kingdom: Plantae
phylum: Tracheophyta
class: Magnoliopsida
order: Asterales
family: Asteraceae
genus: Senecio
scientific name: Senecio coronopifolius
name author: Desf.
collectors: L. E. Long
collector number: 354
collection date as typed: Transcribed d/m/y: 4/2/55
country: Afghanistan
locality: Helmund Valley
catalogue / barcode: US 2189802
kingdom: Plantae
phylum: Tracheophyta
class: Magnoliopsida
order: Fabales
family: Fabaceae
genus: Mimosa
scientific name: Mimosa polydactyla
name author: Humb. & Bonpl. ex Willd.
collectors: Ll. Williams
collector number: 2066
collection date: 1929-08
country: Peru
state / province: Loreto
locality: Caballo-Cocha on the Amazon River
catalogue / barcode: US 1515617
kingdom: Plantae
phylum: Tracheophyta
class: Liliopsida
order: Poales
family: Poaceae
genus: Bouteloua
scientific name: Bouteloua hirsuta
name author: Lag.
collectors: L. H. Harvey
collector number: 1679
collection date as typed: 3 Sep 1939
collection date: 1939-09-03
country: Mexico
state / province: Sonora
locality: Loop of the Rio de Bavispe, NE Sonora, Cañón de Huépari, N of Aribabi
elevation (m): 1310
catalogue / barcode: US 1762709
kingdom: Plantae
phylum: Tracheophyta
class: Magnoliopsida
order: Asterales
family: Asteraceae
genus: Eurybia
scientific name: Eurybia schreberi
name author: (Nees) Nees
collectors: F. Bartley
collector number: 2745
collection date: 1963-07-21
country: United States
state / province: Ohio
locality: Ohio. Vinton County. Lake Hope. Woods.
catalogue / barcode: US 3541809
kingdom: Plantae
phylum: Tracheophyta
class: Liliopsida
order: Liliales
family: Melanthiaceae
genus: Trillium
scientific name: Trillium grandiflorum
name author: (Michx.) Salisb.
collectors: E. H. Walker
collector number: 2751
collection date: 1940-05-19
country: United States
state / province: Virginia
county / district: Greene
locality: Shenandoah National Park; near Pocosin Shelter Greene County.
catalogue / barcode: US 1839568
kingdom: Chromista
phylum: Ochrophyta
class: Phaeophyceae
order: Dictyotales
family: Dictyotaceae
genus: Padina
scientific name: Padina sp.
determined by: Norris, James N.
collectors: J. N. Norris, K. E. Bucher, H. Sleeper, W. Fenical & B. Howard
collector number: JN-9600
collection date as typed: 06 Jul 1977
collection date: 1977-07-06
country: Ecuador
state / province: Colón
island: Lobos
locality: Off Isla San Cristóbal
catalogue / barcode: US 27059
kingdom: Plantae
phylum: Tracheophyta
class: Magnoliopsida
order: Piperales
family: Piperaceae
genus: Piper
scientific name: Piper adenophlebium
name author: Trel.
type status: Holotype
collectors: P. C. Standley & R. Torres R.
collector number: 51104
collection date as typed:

▬▬▬▬▬▬

(Requirements): Arrange all the lines above as a numbered list, omitting any blank lines.

(Solved problem):
1. kingdom: Plantae
2. phylum: Tracheophyta
3. class: Magnoliopsida
4. order: Asterales
5. family: Asteraceae
6. genus: Senecio
7. scientific name: Senecio coronopifolius
8. name author: Desf.
9. collectors: L. E. Long
10. collector number: 354
11. collection date as typed: Transcribed d/m/y: 4/2/55
12. country: Afghanistan
13. locality: Helmund Valley
14. catalogue / barcode: US 2189802
15. kingdom: Plantae
16. phylum: Tracheophyta
17. class: Magnoliopsida
18. order: Fabales
19. family: Fabaceae
20. genus: Mimosa
21. scientific name: Mimosa polydactyla
22. name author: Humb. & Bonpl. ex Willd.
23. collectors: Ll. Williams
24. collector number: 2066
25. collection date: 1929-08
26. country: Peru
27. state / province: Loreto
28. locality: Caballo-Cocha on the Amazon River
29. catalogue / barcode: US 1515617
30. kingdom: Plantae
31. phylum: Tracheophyta
32. class: Liliopsida
33. order: Poales
34. family: Poaceae
35. genus: Bouteloua
36. scientific name: Bouteloua hirsuta
37. name author: Lag.
38. collectors: L. H. Harvey
39. collector number: 1679
40. collection date as typed: 3 Sep 1939
41. collection date: 1939-09-03
42. country: Mexico
43. state / province: Sonora
44. locality: Loop of the Rio de Bavispe, NE Sonora, Cañón de Huépari, N of Aribabi
45. elevation (m): 1310
46. catalogue / barcode: US 1762709
47. kingdom: Plantae
48. phylum: Tracheophyta
49. class: Magnoliopsida
50. order: Asterales
51. family: Asteraceae
52. genus: Eurybia
53. scientific name: Eurybia schreberi
54. name author: (Nees) Nees
55. collectors: F. Bartley
56. collector number: 2745
57. collection date: 1963-07-21
58. country: United States
59. state / province: Ohio
60. locality: Ohio. Vinton County. Lake Hope. Woods.
61. catalogue / barcode: US 3541809
62. kingdom: Plantae
63. phylum: Tracheophyta
64. class: Liliopsida
65. order: Liliales
66. family: Melanthiaceae
67. genus: Trillium
68. scientific name: Trillium grandiflorum
69. name author: (Michx.) Salisb.
70. collectors: E. H. Walker
71. collector number: 2751
72. collection date: 1940-05-19
73. country: United States
74. state / province: Virginia
75. county / district: Greene
76. locality: Shenandoah National Park; near Pocosin Shelter Greene County.
77. catalogue / barcode: US 1839568
78. kingdom: Chromista
79. phylum: Ochrophyta
80. class: Phaeophyceae
81. order: Dictyotales
82. family: Dictyotaceae
83. genus: Padina
84. scientific name: Padina sp.
85. determined by: Norris, James N.
86. collectors: J. N. Norris, K. E. Bucher, H. Sleeper, W. Fenical & B. Howard
87. collector number: JN-9600
88. collection date as typed: 06 Jul 1977
89. collection date: 1977-07-06
90. country: Ecuador
91. state / province: Colón
92. island: Lobos
93. locality: Off Isla San Cristóbal
94. catalogue / barcode: US 27059
95. kingdom: Plantae
96. phylum: Tracheophyta
97. class: Magnoliopsida
98. order: Piperales
99. family: Piperaceae
100. genus: Piper
101. scientific name: Piper adenophlebium
102. name author: Trel.
103. type status: Holotype
104. collectors: P. C. Standley & R. Torres R.
105. collector number: 51104
106. collection date as typed:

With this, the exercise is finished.